Artificial Intelligence will revolutionize hardware design by 2024

From speeding up the brainstorming process to finding design flaws before errors occur, here are five ways artificial intelligence will impact hardware design in 2024.

The mission dream of every hardware team is to develop a category-defining product and deliver it on time and within budget. However, the slow design and iteration times inherent in the hardware, as well as inefficient processes and lack of team resources, often threaten this dream.

If applied correctly, artificial intelligence has the potential to change that narrative. Unfortunately, in most corners of the hardware market, artificial intelligence is still in its infancy. While other industries are adopting AI at lightning speed, the hardware world seems to be lagging behind. Only recently have hardware teams begun to show serious interest in the potential of artificial intelligence.

Here’s a look at the future of AI in hardware.

How artificial intelligence will impact hardware design

1. More effective brainstorming

Brainstorming is where all great design begins. However, to be effective, the brainstorming process requires a team of engineers with a wide range of experience and expertise in different areas, and everyone with a few hours or days available on their schedule.

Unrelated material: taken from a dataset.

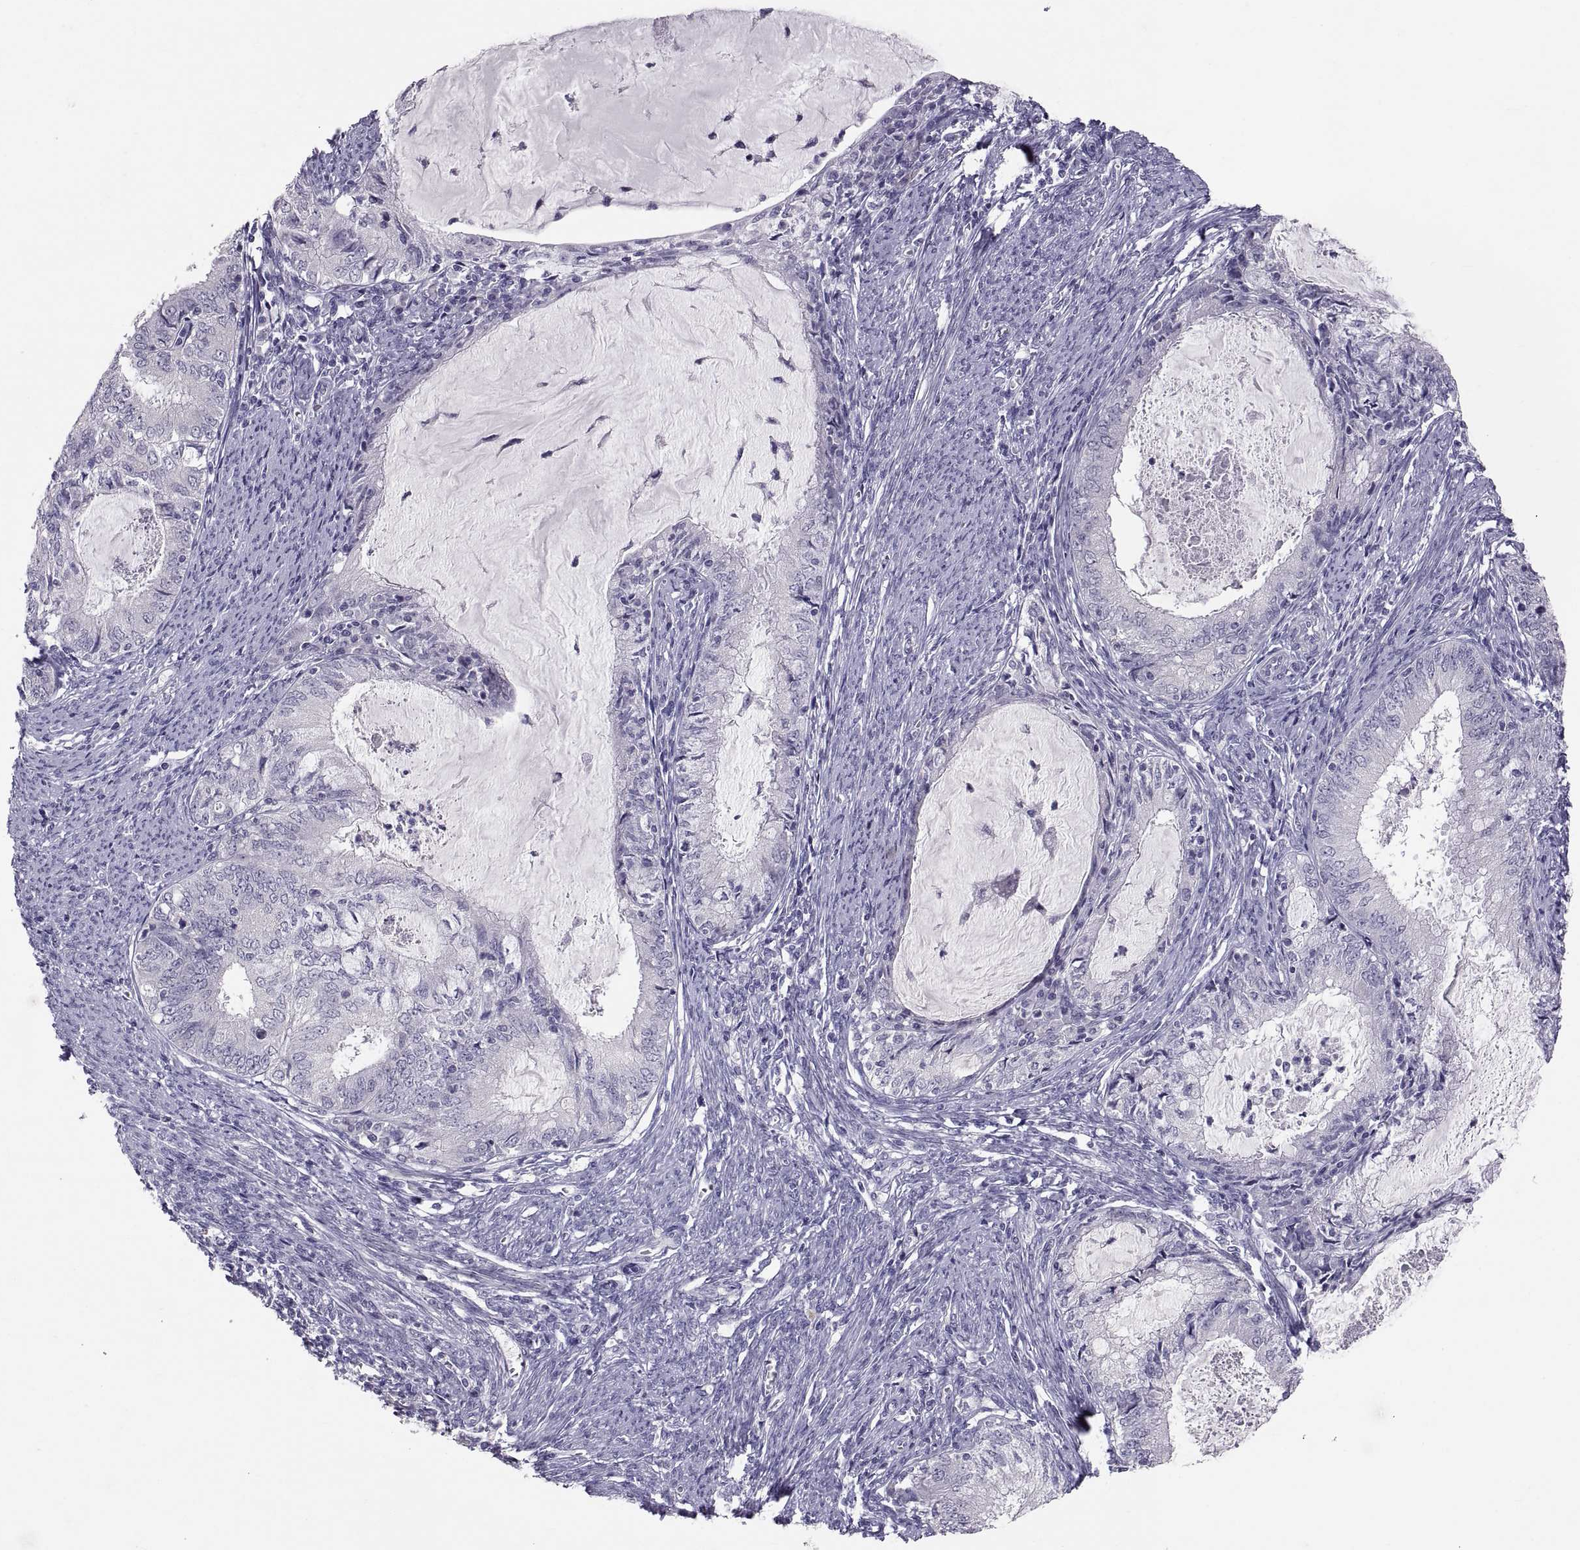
{"staining": {"intensity": "negative", "quantity": "none", "location": "none"}, "tissue": "endometrial cancer", "cell_type": "Tumor cells", "image_type": "cancer", "snomed": [{"axis": "morphology", "description": "Adenocarcinoma, NOS"}, {"axis": "topography", "description": "Endometrium"}], "caption": "Tumor cells are negative for protein expression in human adenocarcinoma (endometrial).", "gene": "PTN", "patient": {"sex": "female", "age": 57}}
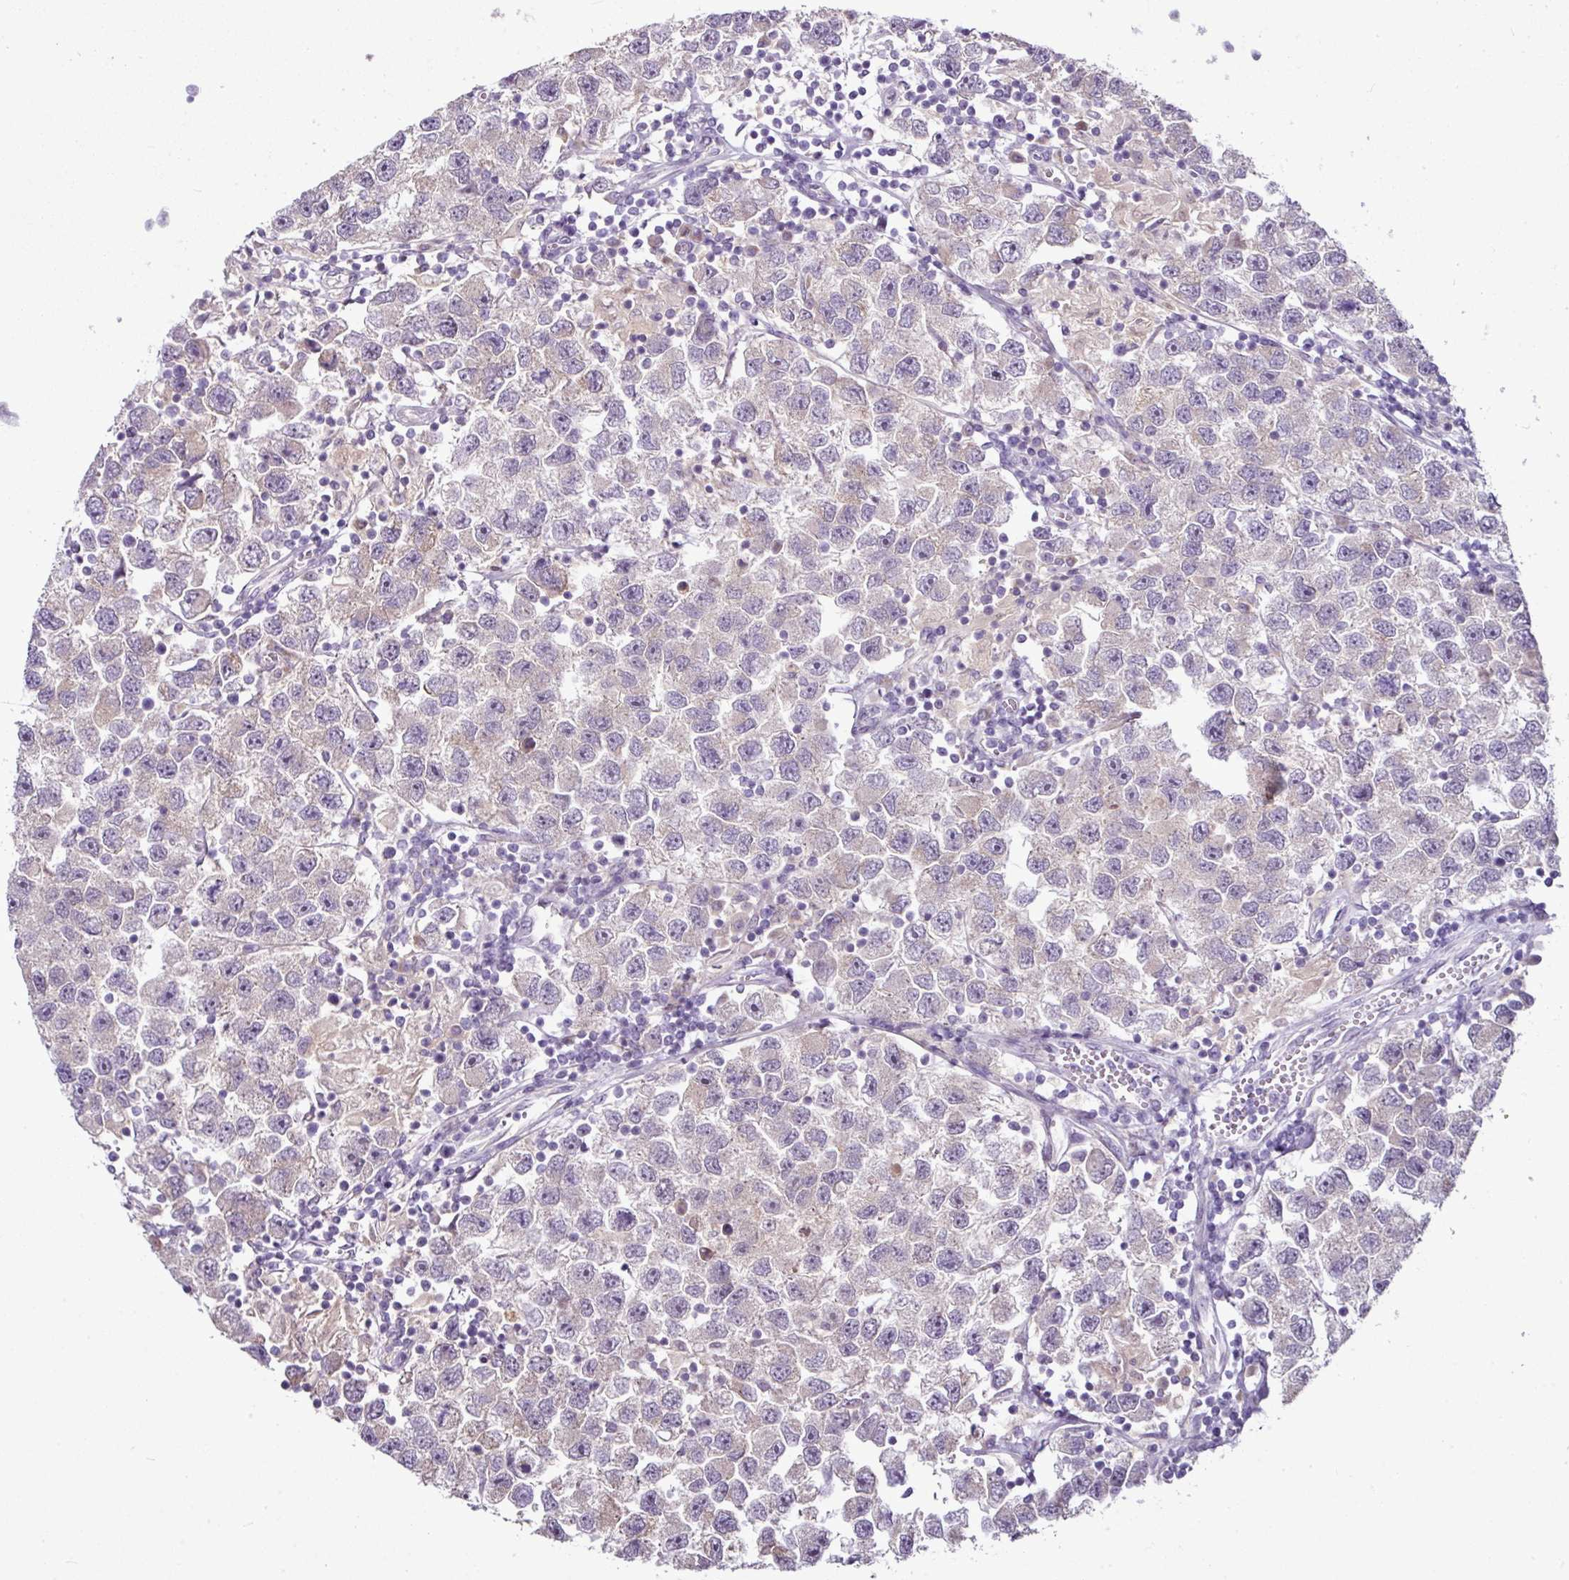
{"staining": {"intensity": "negative", "quantity": "none", "location": "none"}, "tissue": "testis cancer", "cell_type": "Tumor cells", "image_type": "cancer", "snomed": [{"axis": "morphology", "description": "Seminoma, NOS"}, {"axis": "topography", "description": "Testis"}], "caption": "IHC photomicrograph of neoplastic tissue: testis cancer (seminoma) stained with DAB exhibits no significant protein staining in tumor cells.", "gene": "GAN", "patient": {"sex": "male", "age": 26}}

AI design assistants have the potential to provide a unique and broad set of ideas that can help find the best solution to a team’s problem. For example, one can enter a prompt describing a project and ask the AI ​​to provide ideas or brainstorming questions.

This way, the team can evaluate more options and focus on optimization to find an effective solution.

Ultimately, AI has the potential to add a new set of perspectives to initial brainstorming sessions. This allows hardware teams to move from ideas to prototypes faster than ever and one step closer to product launch.

2. Discover design errors as early as possible

Just like other design engineers, AI can help reduce design errors by suggesting corrections and improvements during project development. Similar to senior engineers, AI can review designs, verify calculations or find the limits of components. This way, teams can catch errors before the design goes into production, saving wasted time and money.

For example, AI tools allow AI design assistants to be provided with presets where project requirements such as operating temperature, voltage or compliance standards can be declared. This allows the tool to track the design process and alert the team when errors occur.

3. Faster iteration time

One of the most difficult aspects of hardware design is that iteration has historically been a slow and arduous process.

Each iteration typically requires building a new prototype from scratch. Engineers need to meticulously test each prototype for flaws and areas for improvement. Any modifications, no matter how small, may need to go back to the drawing board, causing further delays. Before one knows it, months pass and the target deadline looks increasingly unfeasible.

Using AI in design, teams will be able to quickly generate new design ideas, explore different design process options, and iterate designs faster. AI can connect complex components, identify design options, and provide a bill of materials for a project.

In the future, AI will simulate various scenarios and configurations to provide insights into the most efficient layout, optimal component placement and effective signal routing strategies. This capability will speed up the design process and improve the quality and performance of the final product.

4. Automated parts selection

One of the most tedious and time-consuming stages of the design process is selecting parts. This requires understanding the project requirements, reading hundreds of pages of data sheets, and comparing hundreds of comparable options on the market.

Artificial intelligence completely changes this process. These systems are optimized to sift through massive data sets and make critical decisions. Design in this context allows you to search a vast database of parts and find the specific components that best fit your team's needs. Designers only need to provide the AI ​​with a set of design criteria, including power consumption, area and cost, and let the AI ​​do the menial work.

5. Speed ​​up the learning process

When teams design cutting-edge technology, one of the hardest parts is learning the new technology. Not every team is led by an experienced expert.

Artificial intelligence will provide services like design experts. When a team can’t understand a concept or needs some guidance, AI can look into it and provide insights. All a hardware engineer needs to do is ask questions and get clear and detailed answers.

This is a new way of learning that helps teams overcome initial hurdles faster and deliver products in less time.